**Written task:**
Look through the records below and collect all lines that hold the string "corners".

Dataset excerpts:
#####
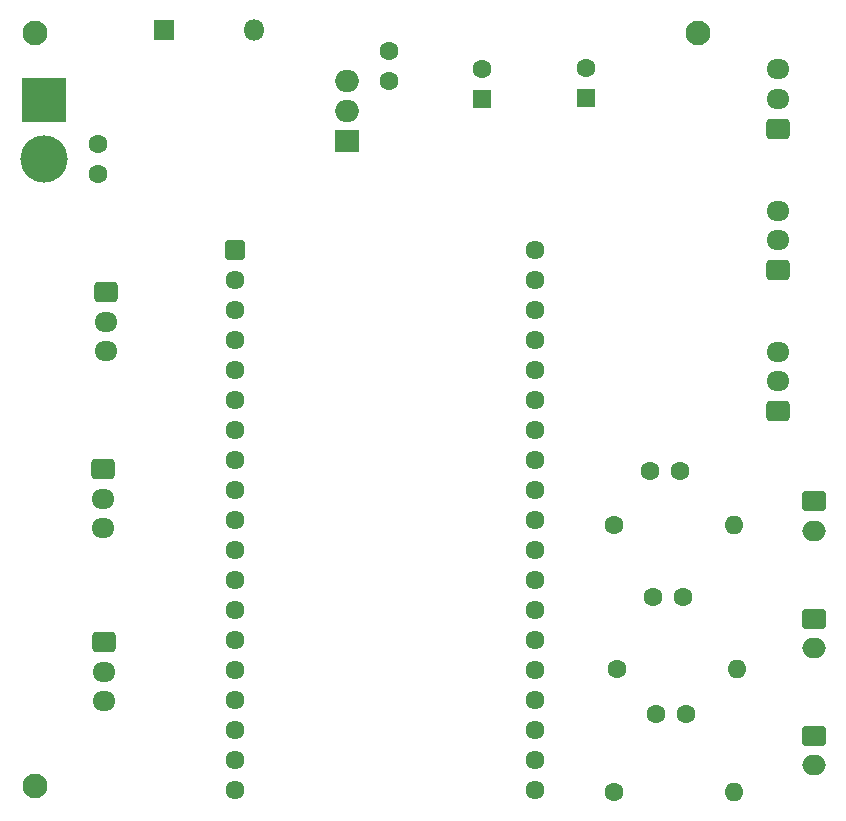
<source format=gbr>
%TF.GenerationSoftware,KiCad,Pcbnew,8.0.4*%
%TF.CreationDate,2024-08-29T20:02:29+09:00*%
%TF.ProjectId,esp_md3_servo3_sensor3,6573705f-6d64-4335-9f73-6572766f335f,rev?*%
%TF.SameCoordinates,Original*%
%TF.FileFunction,Soldermask,Bot*%
%TF.FilePolarity,Negative*%
%FSLAX46Y46*%
G04 Gerber Fmt 4.6, Leading zero omitted, Abs format (unit mm)*
G04 Created by KiCad (PCBNEW 8.0.4) date 2024-08-29 20:02:29*
%MOMM*%
%LPD*%
G01*
G04 APERTURE LIST*
G04 Aperture macros list*
%AMRoundRect*
0 Rectangle with rounded corners*
0 $1 Rounding radius*
0 $2 $3 $4 $5 $6 $7 $8 $9 X,Y pos of 4 corners*
0 Add a 4 corners polygon primitive as box body*
4,1,4,$2,$3,$4,$5,$6,$7,$8,$9,$2,$3,0*
0 Add four circle primitives for the rounded corners*
1,1,$1+$1,$2,$3*
1,1,$1+$1,$4,$5*
1,1,$1+$1,$6,$7*
1,1,$1+$1,$8,$9*
0 Add four rect primitives between the rounded corners*
20,1,$1+$1,$2,$3,$4,$5,0*
20,1,$1+$1,$4,$5,$6,$7,0*
20,1,$1+$1,$6,$7,$8,$9,0*
20,1,$1+$1,$8,$9,$2,$3,0*%
G04 Aperture macros list end*
%ADD10C,1.600000*%
%ADD11O,1.600000X1.600000*%
%ADD12RoundRect,0.250000X-0.725000X0.600000X-0.725000X-0.600000X0.725000X-0.600000X0.725000X0.600000X0*%
%ADD13O,1.950000X1.700000*%
%ADD14R,1.800000X1.800000*%
%ADD15O,1.800000X1.800000*%
%ADD16RoundRect,0.250000X0.725000X-0.600000X0.725000X0.600000X-0.725000X0.600000X-0.725000X-0.600000X0*%
%ADD17RoundRect,0.250000X-0.750000X0.600000X-0.750000X-0.600000X0.750000X-0.600000X0.750000X0.600000X0*%
%ADD18O,2.000000X1.700000*%
%ADD19R,1.600000X1.600000*%
%ADD20C,2.100000*%
%ADD21R,2.000000X1.905000*%
%ADD22O,2.000000X1.905000*%
%ADD23R,3.800000X3.800000*%
%ADD24C,4.000000*%
%ADD25RoundRect,0.102000X-0.704000X-0.704000X0.704000X-0.704000X0.704000X0.704000X-0.704000X0.704000X0*%
%ADD26C,1.612000*%
G04 APERTURE END LIST*
D10*
%TO.C,R2*%
X191770000Y-130556000D03*
D11*
X201930000Y-130556000D03*
%TD*%
D12*
%TO.C,MD2*%
X148264000Y-113658000D03*
D13*
X148264000Y-116158000D03*
X148264000Y-118658000D03*
%TD*%
D12*
%TO.C,MD3*%
X148336000Y-128270000D03*
D13*
X148336000Y-130770000D03*
X148336000Y-133270000D03*
%TD*%
D14*
%TO.C,D1*%
X153416000Y-76454000D03*
D15*
X161036000Y-76454000D03*
%TD*%
D10*
%TO.C,C2*%
X194838000Y-124460000D03*
X197338000Y-124460000D03*
%TD*%
D16*
%TO.C,Servo3*%
X205414000Y-84796000D03*
D13*
X205414000Y-82296000D03*
X205414000Y-79796000D03*
%TD*%
D17*
%TO.C,LimitSwitch1*%
X208462000Y-136224000D03*
D18*
X208462000Y-138724000D03*
%TD*%
D17*
%TO.C,LimitSwitch2*%
X208462000Y-126318000D03*
D18*
X208462000Y-128818000D03*
%TD*%
D19*
%TO.C,470u1*%
X180340000Y-82256000D03*
D10*
X180340000Y-79756000D03*
%TD*%
%TO.C,R1*%
X191516000Y-118364000D03*
D11*
X201676000Y-118364000D03*
%TD*%
D20*
%TO.C,H1*%
X142494000Y-76708000D03*
%TD*%
D21*
%TO.C,U2*%
X168910000Y-85852000D03*
D22*
X168910000Y-83312000D03*
X168910000Y-80772000D03*
%TD*%
D10*
%TO.C,C4*%
X147828000Y-86126000D03*
X147828000Y-88626000D03*
%TD*%
%TO.C,R3*%
X191516000Y-140970000D03*
D11*
X201676000Y-140970000D03*
%TD*%
D10*
%TO.C,C3*%
X195112000Y-134366000D03*
X197612000Y-134366000D03*
%TD*%
D12*
%TO.C,MD1*%
X148518000Y-98672000D03*
D13*
X148518000Y-101172000D03*
X148518000Y-103672000D03*
%TD*%
D19*
%TO.C,470u2*%
X189200000Y-82213302D03*
D10*
X189200000Y-79713302D03*
%TD*%
D16*
%TO.C,Servo1*%
X205414000Y-108696000D03*
D13*
X205414000Y-106196000D03*
X205414000Y-103696000D03*
%TD*%
D10*
%TO.C,C5*%
X172466000Y-80772000D03*
X172466000Y-78272000D03*
%TD*%
D20*
%TO.C,H4*%
X198628000Y-76708000D03*
%TD*%
D17*
%TO.C,LimitSwitch3*%
X208462000Y-116372000D03*
D18*
X208462000Y-118872000D03*
%TD*%
D16*
%TO.C,Servo2*%
X205414000Y-96746000D03*
D13*
X205414000Y-94246000D03*
X205414000Y-91746000D03*
%TD*%
D23*
%TO.C,J1*%
X143256000Y-82376000D03*
D24*
X143256000Y-87376000D03*
%TD*%
D20*
%TO.C,H2*%
X142494000Y-140462000D03*
%TD*%
D25*
%TO.C,U1*%
X159485500Y-95097000D03*
D26*
X159485500Y-97637000D03*
X159485500Y-100177000D03*
X159485500Y-102717000D03*
X159485500Y-105257000D03*
X159485500Y-107797000D03*
X159485500Y-110337000D03*
X159485500Y-112877000D03*
X159485500Y-115417000D03*
X159485500Y-117957000D03*
X159485500Y-120497000D03*
X159485500Y-123037000D03*
X159485500Y-125577000D03*
X159485500Y-128117000D03*
X159485500Y-130657000D03*
X159485500Y-133197000D03*
X159485500Y-135737000D03*
X159485500Y-138277000D03*
X159485500Y-140817000D03*
X184885500Y-95097000D03*
X184885500Y-97637000D03*
X184885500Y-100177000D03*
X184885500Y-102717000D03*
X184885500Y-105257000D03*
X184885500Y-107797000D03*
X184885500Y-110337000D03*
X184885500Y-112877000D03*
X184885500Y-115417000D03*
X184885500Y-117957000D03*
X184885500Y-120497000D03*
X184885500Y-123037000D03*
X184885500Y-125577000D03*
X184885500Y-128117000D03*
X184885500Y-130657000D03*
X184885500Y-133197000D03*
X184885500Y-135737000D03*
X184885500Y-138277000D03*
X184885500Y-140817000D03*
%TD*%
D10*
%TO.C,C1*%
X194604000Y-113792000D03*
X197104000Y-113792000D03*
%TD*%
M02*

</source>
#####
**Expected answer:**
0 Rectangle with rounded corners*
0 $2 $3 $4 $5 $6 $7 $8 $9 X,Y pos of 4 corners*
0 Add a 4 corners polygon primitive as box body*
0 Add four circle primitives for the rounded corners*
0 Add four rect primitives between the rounded corners*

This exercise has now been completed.